# Lorton Cockapoos



## Mazzapoo (Jul 28, 2013)

Hi all

Just wondering if any of Poppy's litter mates are out there and fancy a meet up? She was born on 27th March this year and we're in Lancashire xxx


----------



## KGr (Mar 11, 2013)

I think Pip might be one of Poppy's litter mates. We got her from Lorton Cockapoos & was born on 27th March. 

We're in Leeds so might be too far to meet up but would love to see a some pictures of Poppy. 

Here's one of Pip


----------



## Mazzapoo (Jul 28, 2013)

Hi! How exciting  here's a pic from when she was tiny from Yvonne and a more recent one (she's chewing, so her face is a bit funny) I've got better ones but not on the iPad so I'll need help to get them on! How is Pip doing? Poppy is a chewer but lots of fun.


----------



## Mazzapoo (Jul 28, 2013)

I think she was 8 wks here.


----------



## dio.ren (Jan 18, 2013)

They are both so cute Love their colors!


----------



## KGr (Mar 11, 2013)

Mazzapoo said:


> Hi! How exciting  here's a pic from when she was tiny from Yvonne and a more recent one (she's chewing, so her face is a bit funny) I've got better ones but not on the iPad so I'll need help to get them on! How is Pip doing? Poppy is a chewer but lots of fun.

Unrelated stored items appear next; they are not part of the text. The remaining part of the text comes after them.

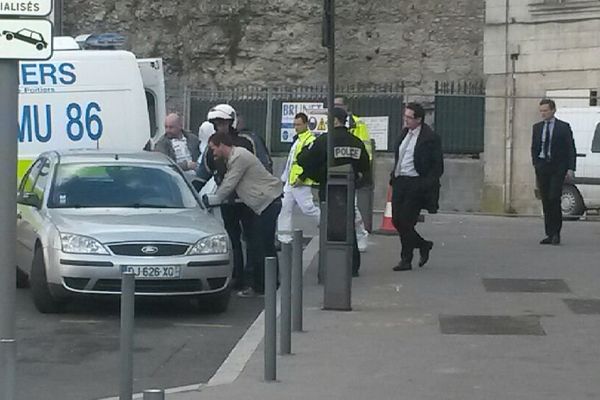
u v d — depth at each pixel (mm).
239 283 18062
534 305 15938
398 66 36875
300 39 37781
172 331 14914
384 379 11734
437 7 36375
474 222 27781
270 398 10945
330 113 17219
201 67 38562
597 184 30094
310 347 13273
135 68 22781
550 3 32094
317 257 20875
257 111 34875
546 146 21859
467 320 14898
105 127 22516
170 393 11203
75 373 12430
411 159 18609
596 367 12242
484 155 32906
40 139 22203
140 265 15086
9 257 8375
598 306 15867
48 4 8375
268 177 17391
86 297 15297
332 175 15562
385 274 18641
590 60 31562
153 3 39188
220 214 17719
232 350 13523
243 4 38156
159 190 17188
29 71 22203
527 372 12023
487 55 33500
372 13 37156
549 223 22359
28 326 14961
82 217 15984
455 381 11641
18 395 11383
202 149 22250
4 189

Aww Poppy is very cute & I remember her from when we went to see Pip for the first time. Not sure if you've seen this picture before. But these are the 4 girls from the litter. Pip & Poppy on either end.


----------



## Mazzapoo (Jul 28, 2013)

Aw thank you, we didn't see her until 11 wks and Yvonne kept her until 16 wks (I work afternoons term time so wanted to pick her up on the last day of term for 7 wks of settling in). She's changing so much with each week it's lovely. At the moment I'm leaving her alone for a bit each day as a run up to going back to work, how is Pip on her own?


----------



## KGr (Mar 11, 2013)

Mazzapoo said:


> Aw thank you, we didn't see her until 11 wks and Yvonne kept her until 16 wks (I work afternoons term time so wanted to pick her up on the last day of term for 7 wks of settling in). She's changing so much with each week it's lovely. At the moment I'm leaving her alone for a bit each day as a run up to going back to work, how is Pip on her own?


Aww here's another picture for you then. 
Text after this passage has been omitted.